Na segunda e na terça-feira foi difícil conciliar nossos horários, e eu não pude passar na UAL em momento algum porque estive envolvido em compor músicas e conversar com um produtor musical que me ouviu tocando no Três Vassouras e queria marcar uma reunião.

Eu estava empolgado com essa repercussão que minha carreira estava prestes a ter e queria muito compartilhar tudo com Remo, terminar a arte do EP, sair para comemorar. Mas estávamos apenas trocando algumas mensagens, e tudo estava sendo corrido demais.

Quinta-feira seria o aniversário de James, e ele pretendia comemorar na sexta, já que no dia estaria enfurnado o dia inteiro no hospital em aulas e estágios, então eu sabia que, com certeza, veria Remo pessoalmente ao menos naquele dia, se trocasse a folga do final de semana para sexta.
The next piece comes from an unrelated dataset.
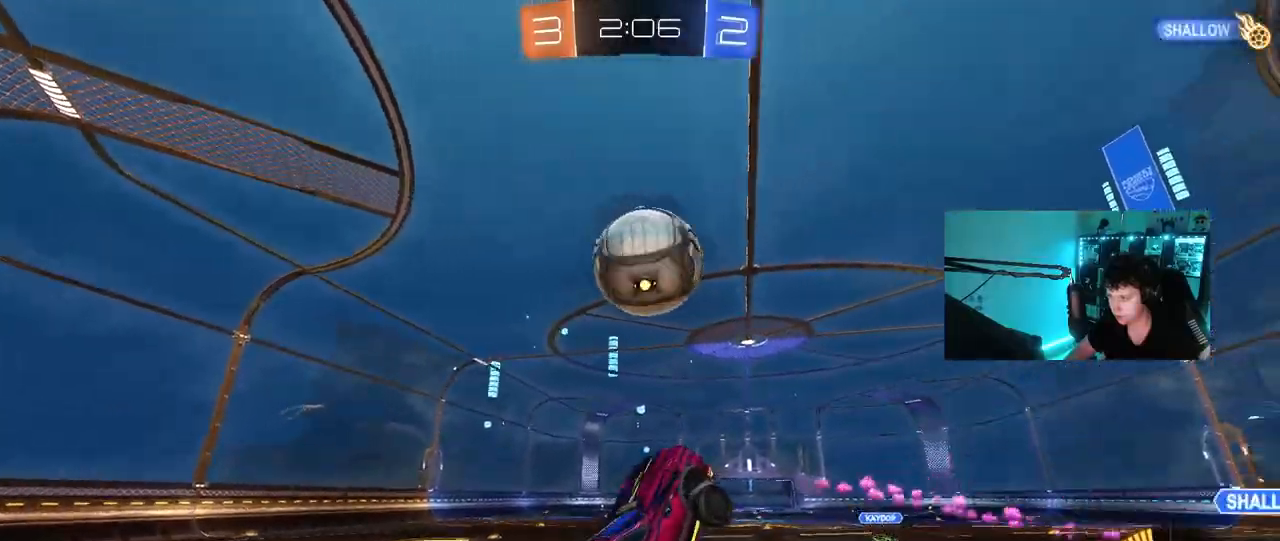
{"keys": ["d", "s", "shift"], "mouse": ["right"], "events": [[50, "a", "down"], [100, "mouse_left", "up"], [200, "a", "up"], [283, "d", "down"], [283, "shift", "down"], [333, "mouse_right", "down"], [433, "s", "down"], [433, "w", "up"]]}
— Será que você pode parar de comer os docinhos antes de as pessoas sequer chegarem, Almofadinhas?! – resmungou James, arremessando um pacote de marshmellows em minha direção.

— Eu fo fom fome! – respondi, com a boca entupida de jujubas.

Não parecia que tínhamos 22 anos, porque tínhamos o mesmo comportamento de garotos de 16. A sra. Potter vinha da cozinha com uma bandeja de canapés para colocar na mesa da sala de jantar, aonde arrumávamos tudo. 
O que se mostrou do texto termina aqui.